Friday, 16 May 2014

Artist - Annie Hogan






Sourced from Annie Hogan's blog http://www.anniehogan.com/artwork/diptychs/

Annie Hogan is interested in photographing domestic spaces around the world but starting from Brisbane. She states 'My art practice is typified by a consistent exploration of the enclosed Australian domestic sphere and has evolved through questioning photographically, the nature of ‘interior space’. Underlying my investigations is a concern that the domestic interior is not only a container of time, but also a receptacle of past actions and energy, which may become imprinted and may be perceived to be active on the space long after its inhabitants’ have departed. Imaging suburban spaces such as rental houses in the neighbourhoods of Brisbane, my images aim to interpret and visually articulate specific concerns of ‘duality’ that may exist within them and between them. Natural light pours in from dressed and undressed windows of these ‘in-between’ spaces, highlighting specific textures and surfaces. This can evoke an almost palpable sense of absence/presence. Large mural size prints are of unfurnished, untenanted spaces in limbo, awaiting habitation. These representations are not about emptiness, but more about memory and the vestiges of past inhabitants, mementoes of both a past and a future'.
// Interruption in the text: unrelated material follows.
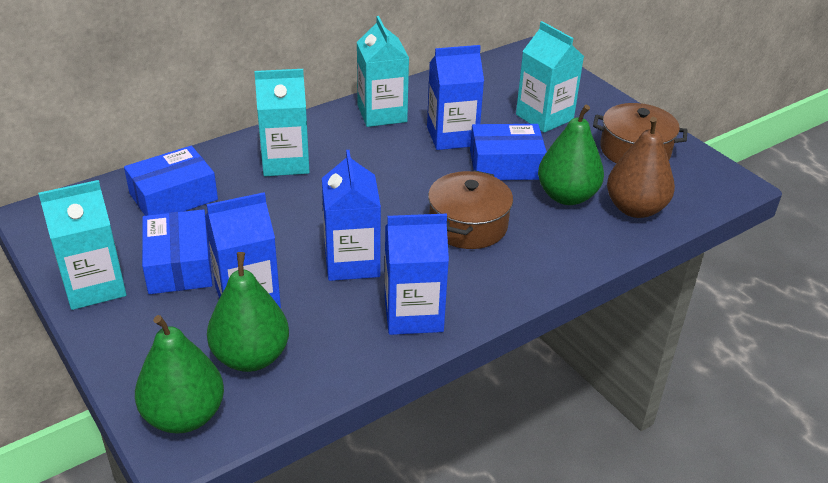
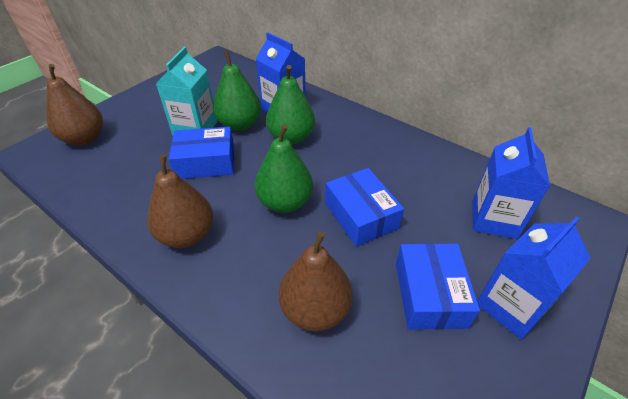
blue carton: 4 -> 3
brown pear: 1 -> 3
brown pot: 2 -> 0
turquoise carton: 4 -> 1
Natural light in her early works.
She uses the lighting to create a sense of presence – interesting in terms of my own work where I m hoping to create a sense of presence of the divine.

Annie Hogan also uses a limited colour range in her photographs. Something to think about – and why –

‘Utilizing transient suburban rental spaces in Chicago, Stairs, Untitled (Martha’s room) and Ambivalence aim to interpret and visually articulate specific concerns of duality existing within and across these in-between spaces. Natural light pours in from dressed and undressed windows highlighting specific textures and surfaces. This can evoke a palpable sense of absence/presence. Mural size prints are of unfurnished, untenanted spaces in limbo, awaiting habitation; illuminated domestic spaces in which something is felt by the viewer, rather than merely seen.’

Creating a sense of something …. Using saturated colour. And a sense of the in between

‘My work has evolved out of a persistent curiosity about interior built spaces, how we inhabit them and their relationship to the body. My images are unified by the notion of the ‘house’ as a dystopia where domestic space enables control and containment of the body operating within a system of power that is reinforced through architecture. In these images, bedrooms and hallways; kitchens and living rooms function as temporary uneasy holding spaces rather than spaces of comfort, invitation and warmth. Through saturated color and skewed perspective I reveal arterial spaces of in-between-ness that momentarily enclose the body yet allows for departure through open portals of light.’

A commission for the Ipswich Art Gallery of a Victorian era Church Manse in Ipswich, Queensland, Australia. Seen and not heard plays homage to a child’s perspective. Shot from the head height of a child, the world seems oddly skewed with looming doorways, deep long passages, tall ceilings and the familiarity of close flooring. The ambiguous nature of these spaces parallels childlike states that may hover between keen anticipation to trembling fear, of whom may enter or exit these transitional in-between spaces. Re-contextualization speaks to how we may weave together memories of such places and participate in a shared experience of being. Both visually alluring and repelling, the works in the Seen and not Heard series, straddles the binaries of confidence/uncertainty and real/imagined through a palette of earthy hues that become more earthly from the ground upward.